- **Exercise**:
Please give the number of lines in the material below that contain "layout", without further comment.

- **Dataset excerpts**:
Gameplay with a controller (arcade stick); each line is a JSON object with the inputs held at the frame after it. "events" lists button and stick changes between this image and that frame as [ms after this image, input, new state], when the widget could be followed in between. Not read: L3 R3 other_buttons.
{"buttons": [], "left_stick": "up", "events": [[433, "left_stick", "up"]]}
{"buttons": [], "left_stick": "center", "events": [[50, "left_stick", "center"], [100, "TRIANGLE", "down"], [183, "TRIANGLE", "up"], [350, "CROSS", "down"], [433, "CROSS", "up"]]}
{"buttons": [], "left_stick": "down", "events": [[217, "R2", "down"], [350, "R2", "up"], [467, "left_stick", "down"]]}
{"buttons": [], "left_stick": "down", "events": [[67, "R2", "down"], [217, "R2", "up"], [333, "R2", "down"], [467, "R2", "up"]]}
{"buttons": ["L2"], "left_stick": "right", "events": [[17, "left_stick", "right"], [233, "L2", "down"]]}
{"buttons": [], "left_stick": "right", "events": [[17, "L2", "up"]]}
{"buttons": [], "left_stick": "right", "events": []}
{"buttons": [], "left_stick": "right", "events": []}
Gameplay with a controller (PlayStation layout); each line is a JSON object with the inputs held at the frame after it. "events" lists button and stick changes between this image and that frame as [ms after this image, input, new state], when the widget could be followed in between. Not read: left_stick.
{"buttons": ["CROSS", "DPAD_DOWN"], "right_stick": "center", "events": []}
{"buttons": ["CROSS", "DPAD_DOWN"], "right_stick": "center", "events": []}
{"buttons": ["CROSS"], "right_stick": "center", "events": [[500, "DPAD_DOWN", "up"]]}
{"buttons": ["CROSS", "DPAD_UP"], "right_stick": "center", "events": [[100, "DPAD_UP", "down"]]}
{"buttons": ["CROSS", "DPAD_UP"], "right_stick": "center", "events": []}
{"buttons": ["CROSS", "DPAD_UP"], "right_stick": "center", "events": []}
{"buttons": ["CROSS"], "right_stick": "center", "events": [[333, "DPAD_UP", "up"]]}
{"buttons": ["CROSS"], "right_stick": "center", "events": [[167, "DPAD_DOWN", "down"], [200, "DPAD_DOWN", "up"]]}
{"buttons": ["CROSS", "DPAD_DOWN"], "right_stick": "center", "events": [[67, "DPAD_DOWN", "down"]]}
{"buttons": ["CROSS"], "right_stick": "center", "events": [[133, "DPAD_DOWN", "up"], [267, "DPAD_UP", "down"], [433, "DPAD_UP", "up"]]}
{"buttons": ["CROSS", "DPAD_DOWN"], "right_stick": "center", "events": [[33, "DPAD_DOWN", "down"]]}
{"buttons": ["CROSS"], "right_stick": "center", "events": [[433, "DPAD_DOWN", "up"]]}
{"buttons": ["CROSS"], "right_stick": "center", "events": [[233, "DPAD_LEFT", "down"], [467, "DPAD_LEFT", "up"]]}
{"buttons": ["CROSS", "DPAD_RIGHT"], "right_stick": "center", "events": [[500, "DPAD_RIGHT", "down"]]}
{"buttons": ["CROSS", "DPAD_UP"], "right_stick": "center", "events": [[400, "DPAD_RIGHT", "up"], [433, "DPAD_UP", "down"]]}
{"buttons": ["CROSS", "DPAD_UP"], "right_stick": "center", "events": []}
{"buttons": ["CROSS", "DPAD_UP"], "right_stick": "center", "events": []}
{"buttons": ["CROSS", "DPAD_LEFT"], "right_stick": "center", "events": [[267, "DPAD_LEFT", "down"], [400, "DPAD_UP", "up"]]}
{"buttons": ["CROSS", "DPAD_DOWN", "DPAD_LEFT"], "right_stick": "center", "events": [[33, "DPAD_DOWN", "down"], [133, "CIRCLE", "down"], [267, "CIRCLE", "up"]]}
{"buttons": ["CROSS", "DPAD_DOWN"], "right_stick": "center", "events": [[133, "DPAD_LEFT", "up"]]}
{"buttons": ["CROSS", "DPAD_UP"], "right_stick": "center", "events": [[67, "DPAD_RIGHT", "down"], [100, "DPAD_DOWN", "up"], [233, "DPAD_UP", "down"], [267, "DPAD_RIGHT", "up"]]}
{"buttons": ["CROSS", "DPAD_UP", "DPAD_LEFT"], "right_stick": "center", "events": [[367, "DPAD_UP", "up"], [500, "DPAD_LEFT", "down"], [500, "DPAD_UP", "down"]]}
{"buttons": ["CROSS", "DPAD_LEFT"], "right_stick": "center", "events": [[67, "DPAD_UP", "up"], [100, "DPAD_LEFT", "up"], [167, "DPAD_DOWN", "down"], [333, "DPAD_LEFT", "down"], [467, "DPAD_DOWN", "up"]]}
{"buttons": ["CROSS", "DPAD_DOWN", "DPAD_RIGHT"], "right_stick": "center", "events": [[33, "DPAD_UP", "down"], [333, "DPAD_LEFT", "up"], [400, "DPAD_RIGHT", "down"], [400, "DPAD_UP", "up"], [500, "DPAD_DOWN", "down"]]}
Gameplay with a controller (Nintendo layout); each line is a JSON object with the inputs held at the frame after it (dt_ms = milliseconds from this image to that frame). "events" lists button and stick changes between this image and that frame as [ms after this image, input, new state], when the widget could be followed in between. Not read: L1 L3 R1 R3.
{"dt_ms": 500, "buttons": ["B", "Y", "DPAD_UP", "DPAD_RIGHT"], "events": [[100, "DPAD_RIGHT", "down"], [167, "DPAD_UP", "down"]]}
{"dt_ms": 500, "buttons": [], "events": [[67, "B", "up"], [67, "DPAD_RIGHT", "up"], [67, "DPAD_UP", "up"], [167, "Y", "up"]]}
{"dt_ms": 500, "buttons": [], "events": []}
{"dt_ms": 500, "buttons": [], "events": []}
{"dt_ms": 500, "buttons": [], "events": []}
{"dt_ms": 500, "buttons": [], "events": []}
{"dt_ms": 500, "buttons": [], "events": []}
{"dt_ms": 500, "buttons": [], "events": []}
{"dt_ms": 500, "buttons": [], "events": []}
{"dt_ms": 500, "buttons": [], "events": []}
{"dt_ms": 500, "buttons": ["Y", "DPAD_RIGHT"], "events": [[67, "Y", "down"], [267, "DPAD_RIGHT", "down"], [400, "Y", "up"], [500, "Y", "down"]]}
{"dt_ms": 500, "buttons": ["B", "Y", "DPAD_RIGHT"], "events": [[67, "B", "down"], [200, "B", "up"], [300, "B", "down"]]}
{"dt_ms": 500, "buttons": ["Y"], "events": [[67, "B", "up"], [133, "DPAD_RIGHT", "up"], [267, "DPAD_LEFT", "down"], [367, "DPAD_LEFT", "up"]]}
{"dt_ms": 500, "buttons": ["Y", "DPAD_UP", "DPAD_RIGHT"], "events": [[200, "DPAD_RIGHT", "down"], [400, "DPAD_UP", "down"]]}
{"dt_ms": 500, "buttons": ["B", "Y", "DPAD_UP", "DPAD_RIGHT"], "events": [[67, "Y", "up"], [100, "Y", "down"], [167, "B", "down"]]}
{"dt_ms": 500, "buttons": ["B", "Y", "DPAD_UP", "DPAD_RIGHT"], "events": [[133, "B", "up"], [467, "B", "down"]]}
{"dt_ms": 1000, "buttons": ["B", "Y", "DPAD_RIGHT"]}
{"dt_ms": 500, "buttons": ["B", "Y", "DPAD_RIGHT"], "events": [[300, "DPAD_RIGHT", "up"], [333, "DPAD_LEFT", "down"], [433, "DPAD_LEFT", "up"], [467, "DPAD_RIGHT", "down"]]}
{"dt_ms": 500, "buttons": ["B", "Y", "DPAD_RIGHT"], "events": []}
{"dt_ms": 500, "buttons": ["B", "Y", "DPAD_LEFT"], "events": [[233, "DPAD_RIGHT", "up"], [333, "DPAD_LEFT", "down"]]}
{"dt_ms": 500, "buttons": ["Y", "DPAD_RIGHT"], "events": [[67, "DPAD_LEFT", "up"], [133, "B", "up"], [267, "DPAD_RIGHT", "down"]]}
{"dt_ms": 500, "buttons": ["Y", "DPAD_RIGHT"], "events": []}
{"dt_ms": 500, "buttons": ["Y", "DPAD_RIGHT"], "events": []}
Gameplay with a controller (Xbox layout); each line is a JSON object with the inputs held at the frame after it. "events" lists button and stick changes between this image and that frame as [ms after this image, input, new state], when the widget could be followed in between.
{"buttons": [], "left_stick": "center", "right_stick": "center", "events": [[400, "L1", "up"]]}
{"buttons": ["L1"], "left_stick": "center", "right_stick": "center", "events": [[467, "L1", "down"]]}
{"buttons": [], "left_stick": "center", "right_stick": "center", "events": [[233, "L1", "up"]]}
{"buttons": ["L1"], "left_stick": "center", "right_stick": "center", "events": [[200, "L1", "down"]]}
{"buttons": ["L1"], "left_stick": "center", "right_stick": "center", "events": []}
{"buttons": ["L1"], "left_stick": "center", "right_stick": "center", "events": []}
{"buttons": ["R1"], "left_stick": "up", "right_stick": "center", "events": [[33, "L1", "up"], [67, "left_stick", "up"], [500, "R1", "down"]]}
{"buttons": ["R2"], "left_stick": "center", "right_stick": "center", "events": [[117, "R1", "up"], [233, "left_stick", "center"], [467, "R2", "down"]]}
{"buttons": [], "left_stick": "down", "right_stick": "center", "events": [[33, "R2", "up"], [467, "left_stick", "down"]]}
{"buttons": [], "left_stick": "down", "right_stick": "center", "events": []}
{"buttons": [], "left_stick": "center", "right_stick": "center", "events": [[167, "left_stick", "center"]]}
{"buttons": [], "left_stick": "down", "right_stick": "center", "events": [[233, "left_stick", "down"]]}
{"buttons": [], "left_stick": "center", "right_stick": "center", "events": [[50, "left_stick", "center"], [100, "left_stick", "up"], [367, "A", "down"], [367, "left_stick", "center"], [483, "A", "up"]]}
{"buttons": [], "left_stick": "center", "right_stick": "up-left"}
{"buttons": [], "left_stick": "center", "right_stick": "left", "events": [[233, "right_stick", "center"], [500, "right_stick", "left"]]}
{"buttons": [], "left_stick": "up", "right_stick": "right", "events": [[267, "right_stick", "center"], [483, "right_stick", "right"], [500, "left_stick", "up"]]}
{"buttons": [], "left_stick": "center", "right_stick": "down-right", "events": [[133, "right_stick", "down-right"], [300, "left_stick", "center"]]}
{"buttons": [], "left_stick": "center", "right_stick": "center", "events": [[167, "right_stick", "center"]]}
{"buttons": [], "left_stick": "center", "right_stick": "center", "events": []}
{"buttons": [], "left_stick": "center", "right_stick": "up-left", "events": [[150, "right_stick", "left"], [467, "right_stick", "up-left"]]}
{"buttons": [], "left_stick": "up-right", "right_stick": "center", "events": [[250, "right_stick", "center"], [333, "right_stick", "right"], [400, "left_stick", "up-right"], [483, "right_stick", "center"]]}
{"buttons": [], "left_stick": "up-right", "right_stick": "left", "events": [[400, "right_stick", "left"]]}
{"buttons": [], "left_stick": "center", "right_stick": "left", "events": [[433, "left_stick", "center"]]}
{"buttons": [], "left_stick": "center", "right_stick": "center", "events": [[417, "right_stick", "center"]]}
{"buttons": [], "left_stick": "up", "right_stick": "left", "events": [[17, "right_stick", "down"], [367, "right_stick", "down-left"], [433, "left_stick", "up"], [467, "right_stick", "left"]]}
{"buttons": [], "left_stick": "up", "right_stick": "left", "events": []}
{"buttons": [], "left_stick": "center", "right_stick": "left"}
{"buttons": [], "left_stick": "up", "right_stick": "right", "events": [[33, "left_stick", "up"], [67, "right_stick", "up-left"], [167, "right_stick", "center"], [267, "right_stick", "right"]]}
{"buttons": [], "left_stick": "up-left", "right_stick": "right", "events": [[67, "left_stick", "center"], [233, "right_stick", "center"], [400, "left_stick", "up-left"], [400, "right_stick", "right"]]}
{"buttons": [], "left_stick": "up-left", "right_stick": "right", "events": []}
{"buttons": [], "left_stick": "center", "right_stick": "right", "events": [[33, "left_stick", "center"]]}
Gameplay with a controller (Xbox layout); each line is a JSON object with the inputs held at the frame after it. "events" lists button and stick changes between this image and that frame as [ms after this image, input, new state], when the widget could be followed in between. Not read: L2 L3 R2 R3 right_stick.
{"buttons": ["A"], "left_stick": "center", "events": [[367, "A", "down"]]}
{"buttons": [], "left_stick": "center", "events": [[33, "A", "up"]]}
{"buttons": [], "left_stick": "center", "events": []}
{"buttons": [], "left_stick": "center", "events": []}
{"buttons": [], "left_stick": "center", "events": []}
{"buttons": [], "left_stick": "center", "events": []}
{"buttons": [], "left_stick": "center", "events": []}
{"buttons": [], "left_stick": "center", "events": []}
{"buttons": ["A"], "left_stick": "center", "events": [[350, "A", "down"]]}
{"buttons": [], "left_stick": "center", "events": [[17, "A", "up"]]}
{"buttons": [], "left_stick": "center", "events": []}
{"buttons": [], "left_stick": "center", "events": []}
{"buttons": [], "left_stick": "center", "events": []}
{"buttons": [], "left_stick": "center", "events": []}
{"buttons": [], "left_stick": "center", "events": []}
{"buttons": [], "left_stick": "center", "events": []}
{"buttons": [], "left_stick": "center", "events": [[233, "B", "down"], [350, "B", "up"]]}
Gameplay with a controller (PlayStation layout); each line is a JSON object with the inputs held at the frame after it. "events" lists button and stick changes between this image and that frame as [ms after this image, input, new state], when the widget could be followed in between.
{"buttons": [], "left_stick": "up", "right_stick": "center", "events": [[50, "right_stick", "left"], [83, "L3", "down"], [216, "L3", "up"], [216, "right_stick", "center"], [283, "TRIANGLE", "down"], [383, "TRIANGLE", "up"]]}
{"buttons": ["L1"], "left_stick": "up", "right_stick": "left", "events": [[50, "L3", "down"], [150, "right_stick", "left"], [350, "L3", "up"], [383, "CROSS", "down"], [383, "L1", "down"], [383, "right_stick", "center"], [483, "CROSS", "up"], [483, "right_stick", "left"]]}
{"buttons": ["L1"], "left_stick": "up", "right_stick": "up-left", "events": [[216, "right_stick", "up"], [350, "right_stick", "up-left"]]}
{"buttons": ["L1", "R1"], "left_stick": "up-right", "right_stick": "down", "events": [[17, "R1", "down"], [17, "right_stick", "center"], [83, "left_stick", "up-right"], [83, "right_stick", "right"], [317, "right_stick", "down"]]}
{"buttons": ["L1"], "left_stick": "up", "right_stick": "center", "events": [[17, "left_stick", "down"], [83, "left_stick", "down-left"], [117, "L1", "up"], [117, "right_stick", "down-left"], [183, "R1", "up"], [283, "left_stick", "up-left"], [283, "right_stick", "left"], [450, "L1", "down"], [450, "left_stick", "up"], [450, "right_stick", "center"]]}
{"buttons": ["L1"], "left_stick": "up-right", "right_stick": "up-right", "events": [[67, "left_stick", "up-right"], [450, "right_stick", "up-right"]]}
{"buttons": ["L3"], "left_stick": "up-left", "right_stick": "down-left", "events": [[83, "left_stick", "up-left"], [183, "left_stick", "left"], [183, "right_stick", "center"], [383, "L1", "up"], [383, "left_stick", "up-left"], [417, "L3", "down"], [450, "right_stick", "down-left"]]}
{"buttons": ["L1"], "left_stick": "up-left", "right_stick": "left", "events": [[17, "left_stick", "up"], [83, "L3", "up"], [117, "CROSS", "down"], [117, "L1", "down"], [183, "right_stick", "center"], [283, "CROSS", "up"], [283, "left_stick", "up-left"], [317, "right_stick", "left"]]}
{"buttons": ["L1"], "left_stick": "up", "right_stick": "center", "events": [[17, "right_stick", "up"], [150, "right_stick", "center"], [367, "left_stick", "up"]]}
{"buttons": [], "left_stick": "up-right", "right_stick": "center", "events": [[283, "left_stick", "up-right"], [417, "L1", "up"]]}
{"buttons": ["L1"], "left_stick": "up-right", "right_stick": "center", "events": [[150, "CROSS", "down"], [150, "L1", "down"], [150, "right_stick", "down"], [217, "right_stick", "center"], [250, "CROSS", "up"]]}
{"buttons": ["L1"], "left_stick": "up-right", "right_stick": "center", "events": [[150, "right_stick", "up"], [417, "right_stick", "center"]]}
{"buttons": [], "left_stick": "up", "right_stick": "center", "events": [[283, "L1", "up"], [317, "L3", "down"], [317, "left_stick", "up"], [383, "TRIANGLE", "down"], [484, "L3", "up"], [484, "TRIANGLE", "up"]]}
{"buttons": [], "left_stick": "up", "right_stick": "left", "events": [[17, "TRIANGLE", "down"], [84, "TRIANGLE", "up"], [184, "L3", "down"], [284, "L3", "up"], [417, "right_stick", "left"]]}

- **Response to the task**:
5